Brussels is hoping to meet demand for open-air swimming pools – which is only set to rise as heatwaves become more commonplace – with plans for the construction of an open-air mega-pool in the capital.  

Brussels alderman for sports Benoit Hellings (Ecolo) presented a preliminary study for a 300-metre swimming pool located by the canal, explaining that it combined “environmental and sporting issues for the first time.”

The pre-study put the cost of such a project at €11.4 million with operating costs of €461,000 per year, reports Le Soir.

Citizen activists have been pushing for more open-air swimming pools in Brussels for some time, especially through the initiative Pool is Cool. The recent spate of scorching temperatures has only fuelled the desire for more outdoor swimming spots.

Various promises for public projects have gone unfulfilled over the years, but after Pool is Cool successfully ran an open-air pool last year, which reopened again this year, there seems to be an increase in both the momentum of other efforts and the likelihood they’ll come to fruition. 

“All of this obviously stems from a long debate on the need for an open-air swimming pool in the Brussels Region, in particular to provide islands of coolness for its inhabitants,” alderman Hellings said of the latest study into a mega-pool. 

His proposal involves the construction of a swimming pool that’s 300 metres long and around 13 metres wide, within a complex approximately 355 metres long that includes a swimming area for children, a recreational area with slides and a diving area.

Firms involved with the study proposed two potential outdoor layouts: a public area between Sainctelette and the Quai de la Voirie, and a semi-public beach area with an entrance fee. The designers expect a maximum capacity of 2,400 visitors per day.

Outdoor pool needs to be accessible

Hellings said that keeping the entry price low is a priority, in order to give as many people as possible access to a means to cool off during Brussels’ increasingly hot summers. 

Architect Gérald Ledent, who co-directed the study, also emphasised the high potential of the Brussels basin as a location. 

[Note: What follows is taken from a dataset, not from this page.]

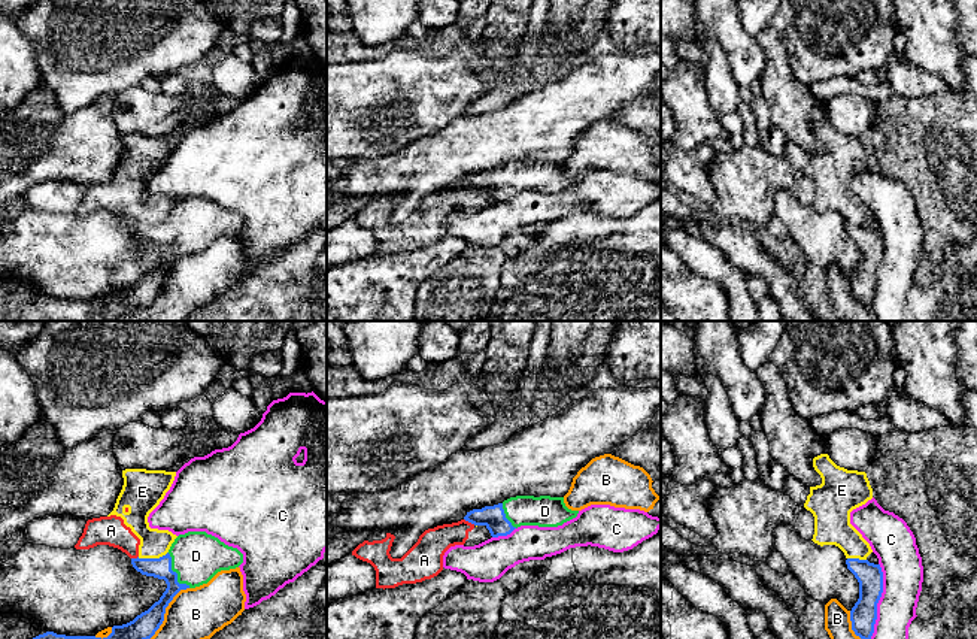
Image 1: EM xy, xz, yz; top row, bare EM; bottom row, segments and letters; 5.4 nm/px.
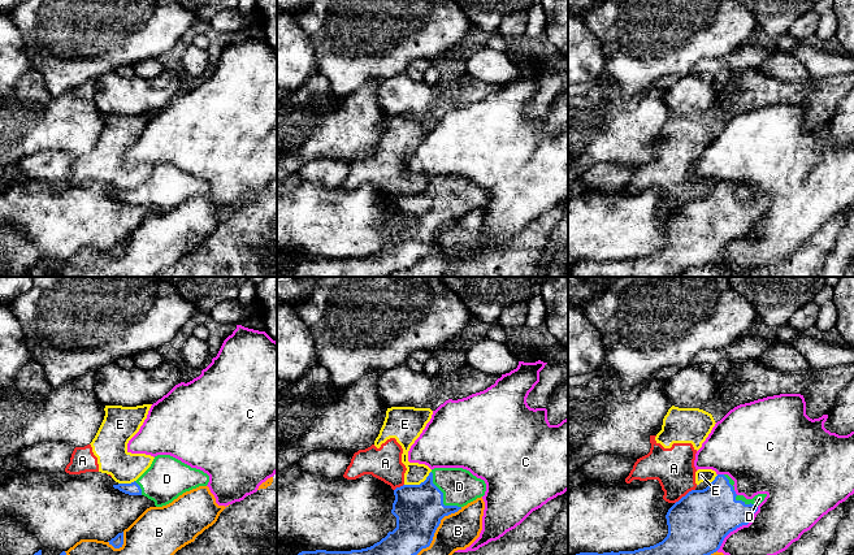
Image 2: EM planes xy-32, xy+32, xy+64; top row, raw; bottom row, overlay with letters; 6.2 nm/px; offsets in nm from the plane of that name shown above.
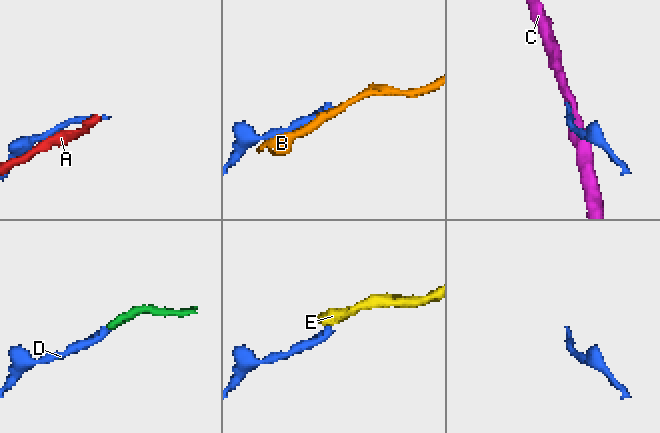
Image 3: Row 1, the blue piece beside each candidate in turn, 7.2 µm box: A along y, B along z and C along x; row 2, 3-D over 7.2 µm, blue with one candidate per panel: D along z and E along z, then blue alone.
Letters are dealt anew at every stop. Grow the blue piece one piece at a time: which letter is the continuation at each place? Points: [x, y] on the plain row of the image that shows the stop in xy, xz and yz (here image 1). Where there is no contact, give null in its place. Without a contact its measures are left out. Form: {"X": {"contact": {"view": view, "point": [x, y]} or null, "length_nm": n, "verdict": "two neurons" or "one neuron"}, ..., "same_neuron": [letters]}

“This is the historical area of Brussels-les-Bains,” Ledent said. “There are also a number of facilities being developed, such as the Kanal Museum and the Kaaitheater, which is currently being renovated.”

This latest proposal has an important environmental component: the installation of the swimming pool would contribute to cleaning the canal, which faces long-standing and ongoing contamination issues. The  mega-pool would discharge clean via various natural filters. 

Now that the study is complete, the next task is gaining political approval and necessary funding. The study estimates the cost of construction could be halved with the revenue from tickets.